Exercise instructions |
Repeat, word for word, the part of the essay on Windows text-file modes that begins at the words "The more legacy-free" and stops after "as general concepts.".

Text segment |

2002-05-31 Thread Shlomi Tal

Another FAQ-like essay of mine. Request for corrections.

-

Explanation of Microsoft Windows Text-File Modes

by Shlomi Tal ([EMAIL PROTECTED])

Contents

1. Concepts
2. ANSI Mode
3. Unicode Mode
4. UTF-8 Mode
--

Preliminary note: Windows 9x is shorthand for Microsoft Windows 95, 98
and ME; Windows XP is shorthand for Microsoft Windows NT 4.0, 2000 and
XP.

1. Concepts
^^^

The more legacy-free line of Microsoft Windows operating systems are
designed to use Unicode for all text internally, with provision of
other representation modes for text for interoperability with other
environments. The modes are specifically those that appear in the
Windows XP text editor (Notepad), but they apply as general concepts.

Text files can be divided according to the bit-stream representation
they have, and according to the repertoire of characters they
potentially hold. Bit-stream representation is the number and order of
bits and bytes for encoding the text. Repertoire determines what
characters are legal to use in a text file. Bit-stream and repertoire
are closely linked, though the relations are not always
straightforward.

Collected data |
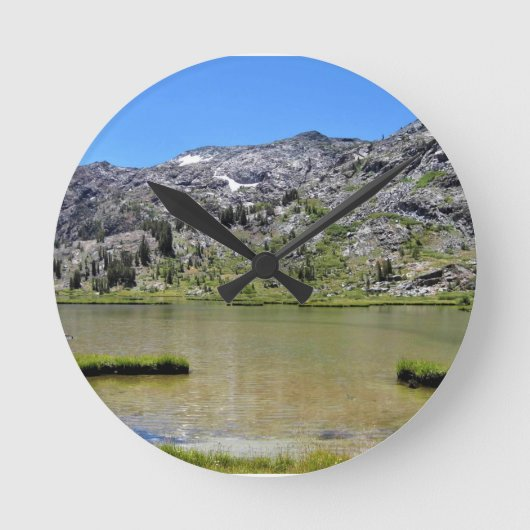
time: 10:07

Output for this task |
The more legacy-free line of Microsoft Windows operating systems are
designed to use Unicode for all text internally, with provision of
other representation modes for text for interoperability with other
environments. The modes are specifically those that appear in the
Windows XP text editor (Notepad), but they apply as general concepts.